To be done:
Identify each line in the records below that contains the string "skLineSegment", and copy those lines.

Dataset excerpts:
┌────────

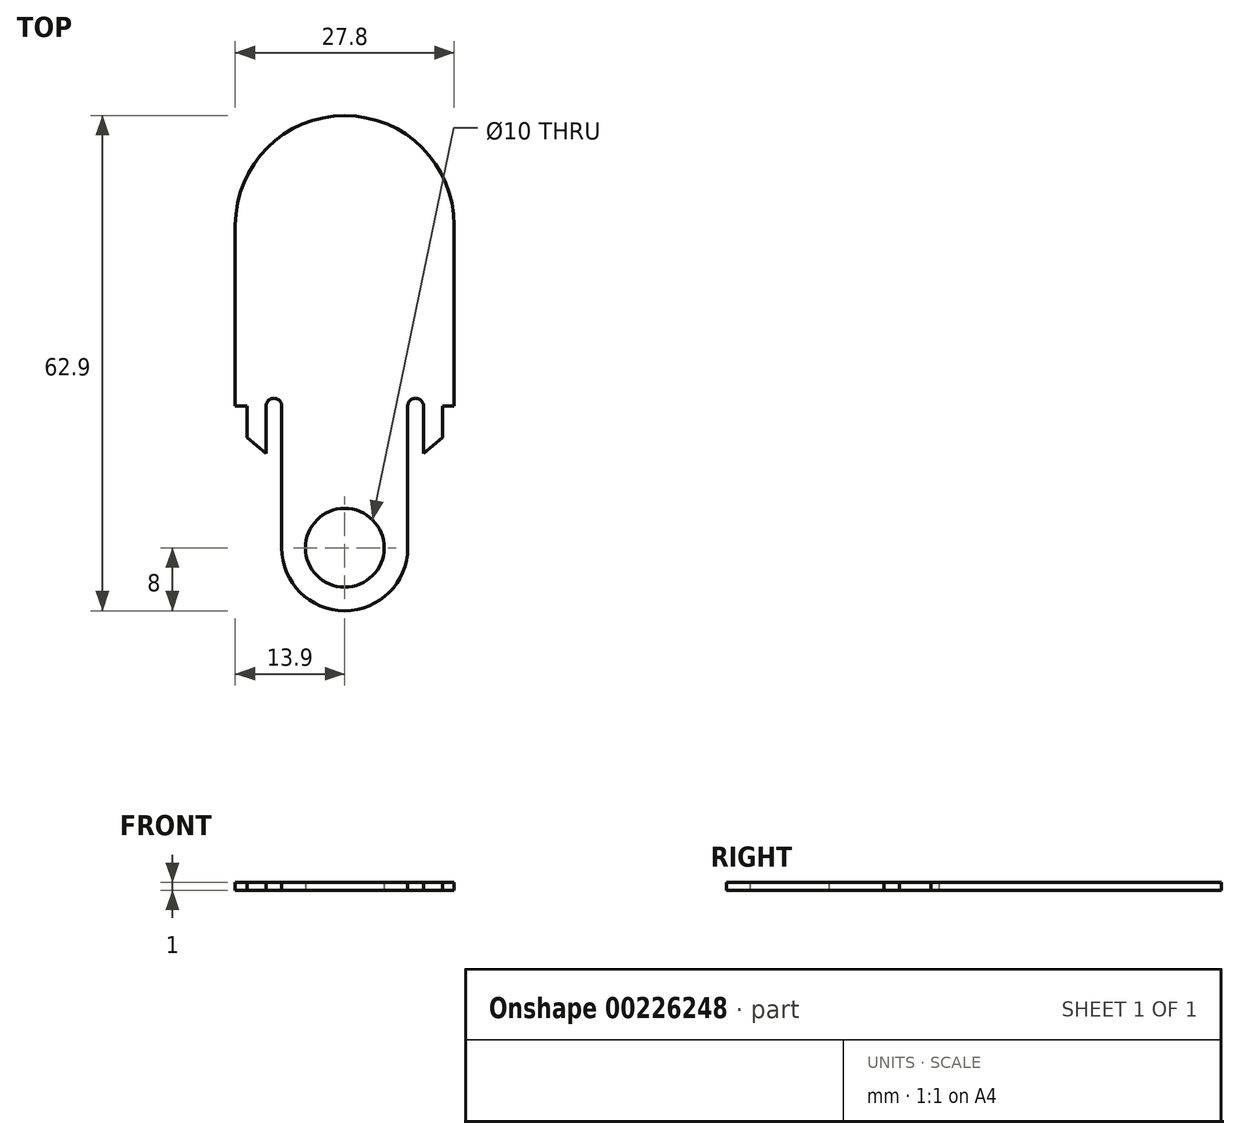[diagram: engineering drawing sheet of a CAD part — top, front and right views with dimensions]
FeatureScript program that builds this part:
annotation { "Feature Type Name" : "Feature", "Feature Type Description" : "" }
export const myFeature = defineFeature(function(context is Context, id is Id, definition is map)
    precondition{}
    {
        {
            var Q0;
            Q0=qCreatedBy(makeId("Top.planeOp"),FACE);
            var sketch = newSketch(context, id + "F0", { "sketchPlane" : qUnion([Q0])});
            skLineSegment(sketch, "E0", {"start": v(-10, -29) * mm, "end": v(-12.4, -27) * mm});
            skLineSegment(sketch, "E1", {"start": v(-12.4, -27) * mm, "end": v(-12.4, -23) * mm});
            skLineSegment(sketch, "E2", {"start": v(-12.4, -23) * mm, "end": v(-13.9, -23) * mm});
            skLineSegment(sketch, "E3", {"start": v(-13.9, -23) * mm, "end": v(-13.9, 0) * mm});
            skArc(sketch, "E4", {"start": v(13.9, 0) * mm, "mid": v(0, 13.9) * mm, "end": v(-13.9, 0) * mm});
            skLineSegment(sketch, "E5", {"start": v(13.9, 0) * mm, "end": v(13.9, -23) * mm});
            skLineSegment(sketch, "E6", {"start": v(13.9, -23) * mm, "end": v(12.4, -23) * mm});
            skLineSegment(sketch, "E7", {"start": v(12.4, -23) * mm, "end": v(12.4, -27) * mm});
            skLineSegment(sketch, "E8", {"start": v(12.4, -27) * mm, "end": v(10, -29) * mm});
            skLineSegment(sketch, "E9", {"start": v(10, -29) * mm, "end": v(10, -23) * mm});
            skArc(sketch, "E10", {"start": v(10, -23) * mm, "mid": v(9, -22) * mm, "end": v(8, -23) * mm});
            skLineSegment(sketch, "E11", {"start": v(8, -23) * mm, "end": v(8, -41) * mm});
            skArc(sketch, "E12", {"start": v(-8, -41) * mm, "mid": v(0, -49) * mm, "end": v(8, -41) * mm});
            skLineSegment(sketch, "E13", {"start": v(-8, -41) * mm, "end": v(-8, -23) * mm});
            skArc(sketch, "E14", {"start": v(-8, -23) * mm, "mid": v(-9, -22) * mm, "end": v(-10, -23) * mm});
            skLineSegment(sketch, "E15", {"start": v(-10, -23) * mm, "end": v(-10, -29) * mm});
            skCircle(sketch, "E16", {"center": v(0, -41) * mm, "radius": 5 * mm});
            skSolve(sketch);
        }
        {
            var Q0;
            Q0 = qSketchRegion(id + "F0", true);
            extrude(context, id + "F1", {"entities" : qUnion([Q0]), "depth" : 1 * mm});
        }
    });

└────────

Task output:
            skLineSegment(sketch, "E0", {"start": v(-10, -29) * mm, "end": v(-12.4, -27) * mm});
            skLineSegment(sketch, "E1", {"start": v(-12.4, -27) * mm, "end": v(-12.4, -23) * mm});
            skLineSegment(sketch, "E2", {"start": v(-12.4, -23) * mm, "end": v(-13.9, -23) * mm});
            skLineSegment(sketch, "E3", {"start": v(-13.9, -23) * mm, "end": v(-13.9, 0) * mm});
            skLineSegment(sketch, "E5", {"start": v(13.9, 0) * mm, "end": v(13.9, -23) * mm});
            skLineSegment(sketch, "E6", {"start": v(13.9, -23) * mm, "end": v(12.4, -23) * mm});
            skLineSegment(sketch, "E7", {"start": v(12.4, -23) * mm, "end": v(12.4, -27) * mm});
            skLineSegment(sketch, "E8", {"start": v(12.4, -27) * mm, "end": v(10, -29) * mm});
            skLineSegment(sketch, "E9", {"start": v(10, -29) * mm, "end": v(10, -23) * mm});
            skLineSegment(sketch, "E11", {"start": v(8, -23) * mm, "end": v(8, -41) * mm});
            skLineSegment(sketch, "E13", {"start": v(-8, -41) * mm, "end": v(-8, -23) * mm});
            skLineSegment(sketch, "E15", {"start": v(-10, -23) * mm, "end": v(-10, -29) * mm});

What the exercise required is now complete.